» Provided data:

..............................

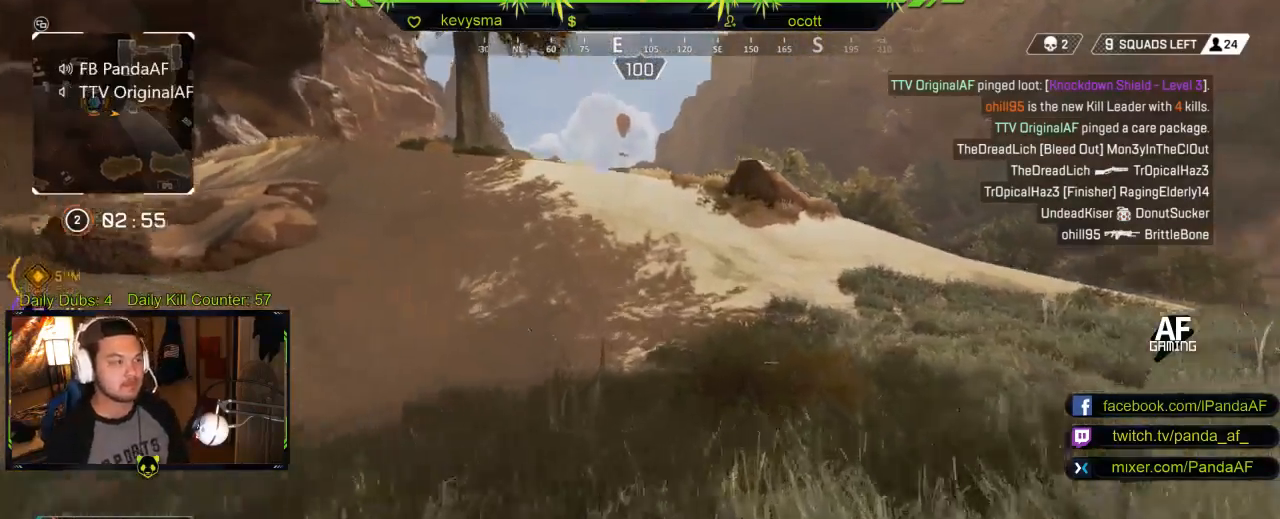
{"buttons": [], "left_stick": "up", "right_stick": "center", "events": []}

..............................

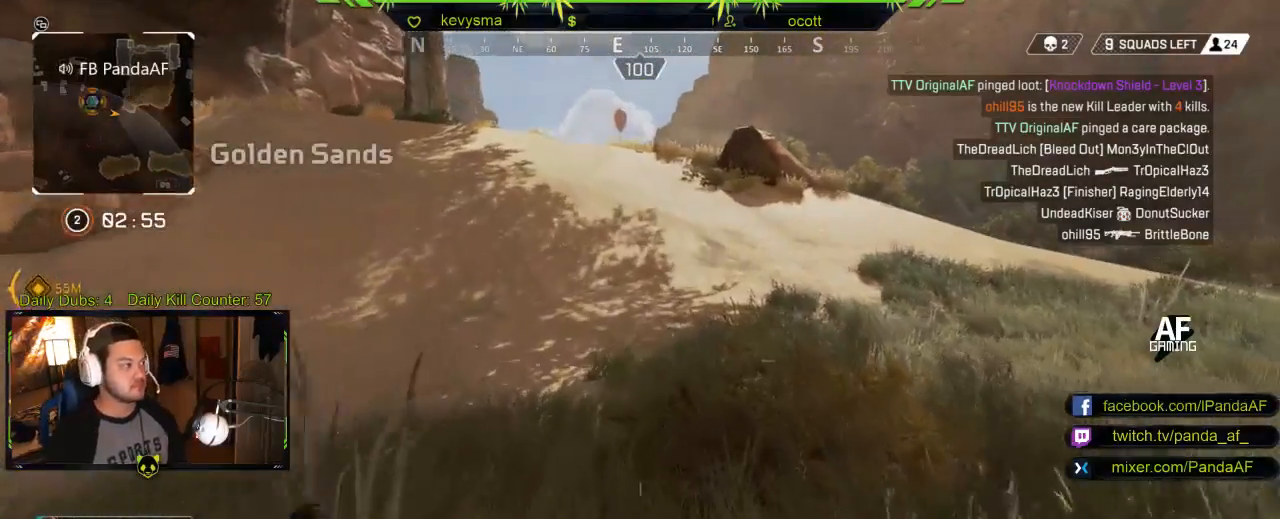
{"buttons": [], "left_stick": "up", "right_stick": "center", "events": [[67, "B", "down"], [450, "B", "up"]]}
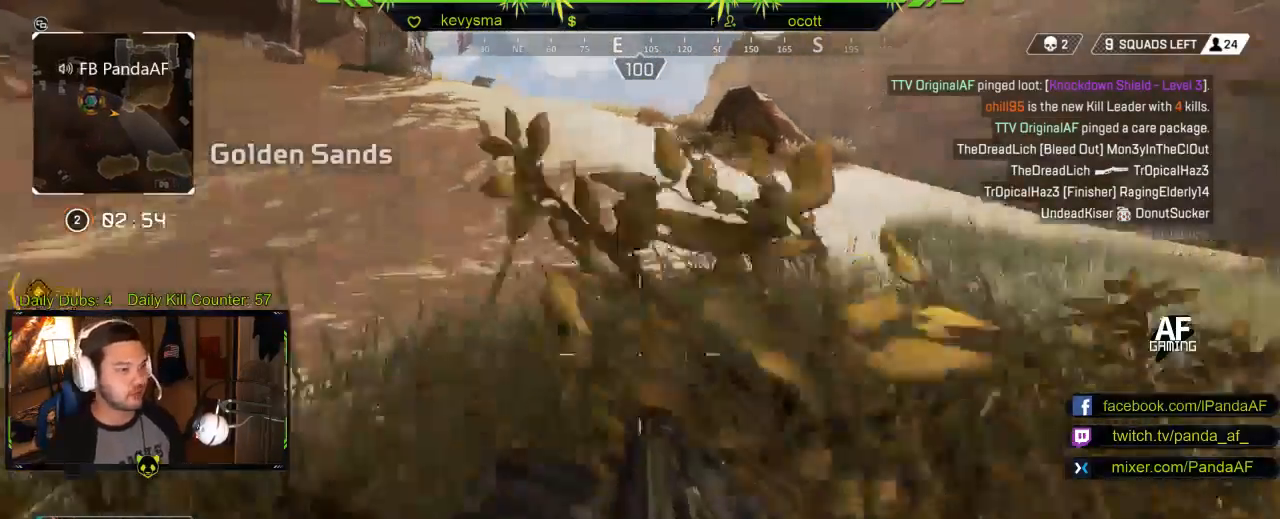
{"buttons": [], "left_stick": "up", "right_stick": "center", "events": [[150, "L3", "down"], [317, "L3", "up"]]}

..............................

Work out how many lines of the data hold the string "down". Reply with that number alone.

2